Provided data START

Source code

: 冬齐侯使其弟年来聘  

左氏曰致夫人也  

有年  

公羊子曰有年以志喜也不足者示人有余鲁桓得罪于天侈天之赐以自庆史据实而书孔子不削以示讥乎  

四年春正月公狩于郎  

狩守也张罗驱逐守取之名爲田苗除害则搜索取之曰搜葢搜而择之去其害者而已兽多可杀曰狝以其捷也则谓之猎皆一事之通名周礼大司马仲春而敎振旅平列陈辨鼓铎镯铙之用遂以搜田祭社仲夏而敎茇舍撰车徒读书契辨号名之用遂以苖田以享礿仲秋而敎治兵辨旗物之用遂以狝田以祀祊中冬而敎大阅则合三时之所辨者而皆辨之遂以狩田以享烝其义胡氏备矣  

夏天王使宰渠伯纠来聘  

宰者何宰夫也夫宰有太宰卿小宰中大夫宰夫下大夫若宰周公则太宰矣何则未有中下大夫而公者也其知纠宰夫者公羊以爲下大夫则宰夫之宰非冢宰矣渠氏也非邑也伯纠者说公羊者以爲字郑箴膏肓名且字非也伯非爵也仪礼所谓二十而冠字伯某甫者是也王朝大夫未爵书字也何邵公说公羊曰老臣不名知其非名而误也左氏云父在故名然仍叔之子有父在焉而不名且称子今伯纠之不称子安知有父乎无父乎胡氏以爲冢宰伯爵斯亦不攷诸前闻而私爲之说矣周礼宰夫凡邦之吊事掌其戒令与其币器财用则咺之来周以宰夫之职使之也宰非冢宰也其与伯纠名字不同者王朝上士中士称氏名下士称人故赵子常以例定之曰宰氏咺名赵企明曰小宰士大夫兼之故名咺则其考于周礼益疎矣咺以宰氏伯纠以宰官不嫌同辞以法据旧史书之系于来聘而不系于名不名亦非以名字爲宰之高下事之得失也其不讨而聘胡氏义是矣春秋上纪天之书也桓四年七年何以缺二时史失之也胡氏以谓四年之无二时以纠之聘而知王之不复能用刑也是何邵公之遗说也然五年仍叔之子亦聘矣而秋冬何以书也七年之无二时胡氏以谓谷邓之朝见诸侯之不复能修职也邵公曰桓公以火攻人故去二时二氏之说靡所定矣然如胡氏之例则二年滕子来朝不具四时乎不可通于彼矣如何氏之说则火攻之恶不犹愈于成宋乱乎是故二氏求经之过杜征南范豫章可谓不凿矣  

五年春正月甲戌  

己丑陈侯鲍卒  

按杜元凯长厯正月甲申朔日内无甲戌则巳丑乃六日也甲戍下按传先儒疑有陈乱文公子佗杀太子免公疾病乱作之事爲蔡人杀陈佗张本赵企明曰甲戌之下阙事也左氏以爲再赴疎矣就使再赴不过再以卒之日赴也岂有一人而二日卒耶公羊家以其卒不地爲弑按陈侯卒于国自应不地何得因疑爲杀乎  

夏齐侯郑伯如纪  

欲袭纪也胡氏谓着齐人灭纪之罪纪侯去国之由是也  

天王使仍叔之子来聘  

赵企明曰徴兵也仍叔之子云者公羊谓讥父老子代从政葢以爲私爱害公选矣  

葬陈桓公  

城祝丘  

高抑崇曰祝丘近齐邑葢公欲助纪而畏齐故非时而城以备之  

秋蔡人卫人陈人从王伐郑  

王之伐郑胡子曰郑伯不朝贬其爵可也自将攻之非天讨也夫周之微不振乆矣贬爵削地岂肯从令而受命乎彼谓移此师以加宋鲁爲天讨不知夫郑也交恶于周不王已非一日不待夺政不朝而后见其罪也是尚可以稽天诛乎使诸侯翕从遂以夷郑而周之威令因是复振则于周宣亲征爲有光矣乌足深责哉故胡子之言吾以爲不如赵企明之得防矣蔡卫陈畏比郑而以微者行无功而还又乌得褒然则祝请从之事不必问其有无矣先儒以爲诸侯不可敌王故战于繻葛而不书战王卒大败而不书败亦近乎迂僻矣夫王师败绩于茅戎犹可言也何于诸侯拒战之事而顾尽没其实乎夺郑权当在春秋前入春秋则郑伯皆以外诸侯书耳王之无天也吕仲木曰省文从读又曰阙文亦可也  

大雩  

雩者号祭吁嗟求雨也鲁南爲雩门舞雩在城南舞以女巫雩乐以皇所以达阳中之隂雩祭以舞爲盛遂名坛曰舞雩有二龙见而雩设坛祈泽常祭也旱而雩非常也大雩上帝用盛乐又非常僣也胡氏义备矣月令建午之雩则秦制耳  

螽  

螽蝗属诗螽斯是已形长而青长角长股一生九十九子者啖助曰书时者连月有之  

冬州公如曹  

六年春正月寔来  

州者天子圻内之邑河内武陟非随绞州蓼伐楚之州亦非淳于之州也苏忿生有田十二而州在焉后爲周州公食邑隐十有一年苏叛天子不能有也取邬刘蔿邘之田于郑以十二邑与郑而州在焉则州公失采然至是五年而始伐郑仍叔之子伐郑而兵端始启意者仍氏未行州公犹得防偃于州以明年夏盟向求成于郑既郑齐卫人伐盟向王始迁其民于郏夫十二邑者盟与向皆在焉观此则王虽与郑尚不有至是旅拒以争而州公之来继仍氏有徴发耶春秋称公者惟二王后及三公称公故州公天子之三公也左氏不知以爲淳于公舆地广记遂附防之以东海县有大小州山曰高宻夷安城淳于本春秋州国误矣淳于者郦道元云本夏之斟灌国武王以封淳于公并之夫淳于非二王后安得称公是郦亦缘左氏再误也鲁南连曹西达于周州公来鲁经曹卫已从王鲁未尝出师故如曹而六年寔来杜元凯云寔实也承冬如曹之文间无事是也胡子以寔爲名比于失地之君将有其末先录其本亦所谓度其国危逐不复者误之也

Provided data END

* Problem statement:
Every line of the records above needs to be given again exactly.

* Task response:
Source code

: 冬齐侯使其弟年来聘  

左氏曰致夫人也  

有年  

公羊子曰有年以志喜也不足者示人有余鲁桓得罪于天侈天之赐以自庆史据实而书孔子不削以示讥乎  

四年春正月公狩于郎  

狩守也张罗驱逐守取之名爲田苗除害则搜索取之曰搜葢搜而择之去其害者而已兽多可杀曰狝以其捷也则谓之猎皆一事之通名周礼大司马仲春而敎振旅平列陈辨鼓铎镯铙之用遂以搜田祭社仲夏而敎茇舍撰车徒读书契辨号名之用遂以苖田以享礿仲秋而敎治兵辨旗物之用遂以狝田以祀祊中冬而敎大阅则合三时之所辨者而皆辨之遂以狩田以享烝其义胡氏备矣  

夏天王使宰渠伯纠来聘  

宰者何宰夫也夫宰有太宰卿小宰中大夫宰夫下大夫若宰周公则太宰矣何则未有中下大夫而公者也其知纠宰夫者公羊以爲下大夫则宰夫之宰非冢宰矣渠氏也非邑也伯纠者说公羊者以爲字郑箴膏肓名且字非也伯非爵也仪礼所谓二十而冠字伯某甫者是也王朝大夫未爵书字也何邵公说公羊曰老臣不名知其非名而误也左氏云父在故名然仍叔之子有父在焉而不名且称子今伯纠之不称子安知有父乎无父乎胡氏以爲冢宰伯爵斯亦不攷诸前闻而私爲之说矣周礼宰夫凡邦之吊事掌其戒令与其币器财用则咺之来周以宰夫之职使之也宰非冢宰也其与伯纠名字不同者王朝上士中士称氏名下士称人故赵子常以例定之曰宰氏咺名赵企明曰小宰士大夫兼之故名咺则其考于周礼益疎矣咺以宰氏伯纠以宰官不嫌同辞以法据旧史书之系于来聘而不系于名不名亦非以名字爲宰之高下事之得失也其不讨而聘胡氏义是矣春秋上纪天之书也桓四年七年何以缺二时史失之也胡氏以谓四年之无二时以纠之聘而知王之不复能用刑也是何邵公之遗说也然五年仍叔之子亦聘矣而秋冬何以书也七年之无二时胡氏以谓谷邓之朝见诸侯之不复能修职也邵公曰桓公以火攻人故去二时二氏之说靡所定矣然如胡氏之例则二年滕子来朝不具四时乎不可通于彼矣如何氏之说则火攻之恶不犹愈于成宋乱乎是故二氏求经之过杜征南范豫章可谓不凿矣  

五年春正月甲戌  

己丑陈侯鲍卒  

按杜元凯长厯正月甲申朔日内无甲戌则巳丑乃六日也甲戍下按传先儒疑有陈乱文公子佗杀太子免公疾病乱作之事爲蔡人杀陈佗张本赵企明曰甲戌之下阙事也左氏以爲再赴疎矣就使再赴不过再以卒之日赴也岂有一人而二日卒耶公羊家以其卒不地爲弑按陈侯卒于国自应不地何得因疑爲杀乎  

夏齐侯郑伯如纪  

欲袭纪也胡氏谓着齐人灭纪之罪纪侯去国之由是也  

天王使仍叔之子来聘  

赵企明曰徴兵也仍叔之子云者公羊谓讥父老子代从政葢以爲私爱害公选矣  

葬陈桓公  

城祝丘  

高抑崇曰祝丘近齐邑葢公欲助纪而畏齐故非时而城以备之  

秋蔡人卫人陈人从王伐郑  

王之伐郑胡子曰郑伯不朝贬其爵可也自将攻之非天讨也夫周之微不振乆矣贬爵削地岂肯从令而受命乎彼谓移此师以加宋鲁爲天讨不知夫郑也交恶于周不王已非一日不待夺政不朝而后见其罪也是尚可以稽天诛乎使诸侯翕从遂以夷郑而周之威令因是复振则于周宣亲征爲有光矣乌足深责哉故胡子之言吾以爲不如赵企明之得防矣蔡卫陈畏比郑而以微者行无功而还又乌得褒然则祝请从之事不必问其有无矣先儒以爲诸侯不可敌王故战于繻葛而不书战王卒大败而不书败亦近乎迂僻矣夫王师败绩于茅戎犹可言也何于诸侯拒战之事而顾尽没其实乎夺郑权当在春秋前入春秋则郑伯皆以外诸侯书耳王之无天也吕仲木曰省文从读又曰阙文亦可也  

大雩  

雩者号祭吁嗟求雨也鲁南爲雩门舞雩在城南舞以女巫雩乐以皇所以达阳中之隂雩祭以舞爲盛遂名坛曰舞雩有二龙见而雩设坛祈泽常祭也旱而雩非常也大雩上帝用盛乐又非常僣也胡氏义备矣月令建午之雩则秦制耳  

螽  

螽蝗属诗螽斯是已形长而青长角长股一生九十九子者啖助曰书时者连月有之  

冬州公如曹  

六年春正月寔来  

州者天子圻内之邑河内武陟非随绞州蓼伐楚之州亦非淳于之州也苏忿生有田十二而州在焉后爲周州公食邑隐十有一年苏叛天子不能有也取邬刘蔿邘之田于郑以十二邑与郑而州在焉则州公失采然至是五年而始伐郑仍叔之子伐郑而兵端始启意者仍氏未行州公犹得防偃于州以明年夏盟向求成于郑既郑齐卫人伐盟向王始迁其民于郏夫十二邑者盟与向皆在焉观此则王虽与郑尚不有至是旅拒以争而州公之来继仍氏有徴发耶春秋称公者惟二王后及三公称公故州公天子之三公也左氏不知以爲淳于公舆地广记遂附防之以东海县有大小州山曰高宻夷安城淳于本春秋州国误矣淳于者郦道元云本夏之斟灌国武王以封淳于公并之夫淳于非二王后安得称公是郦亦缘左氏再误也鲁南连曹西达于周州公来鲁经曹卫已从王鲁未尝出师故如曹而六年寔来杜元凯云寔实也承冬如曹之文间无事是也胡子以寔爲名比于失地之君将有其末先录其本亦所谓度其国危逐不复者误之也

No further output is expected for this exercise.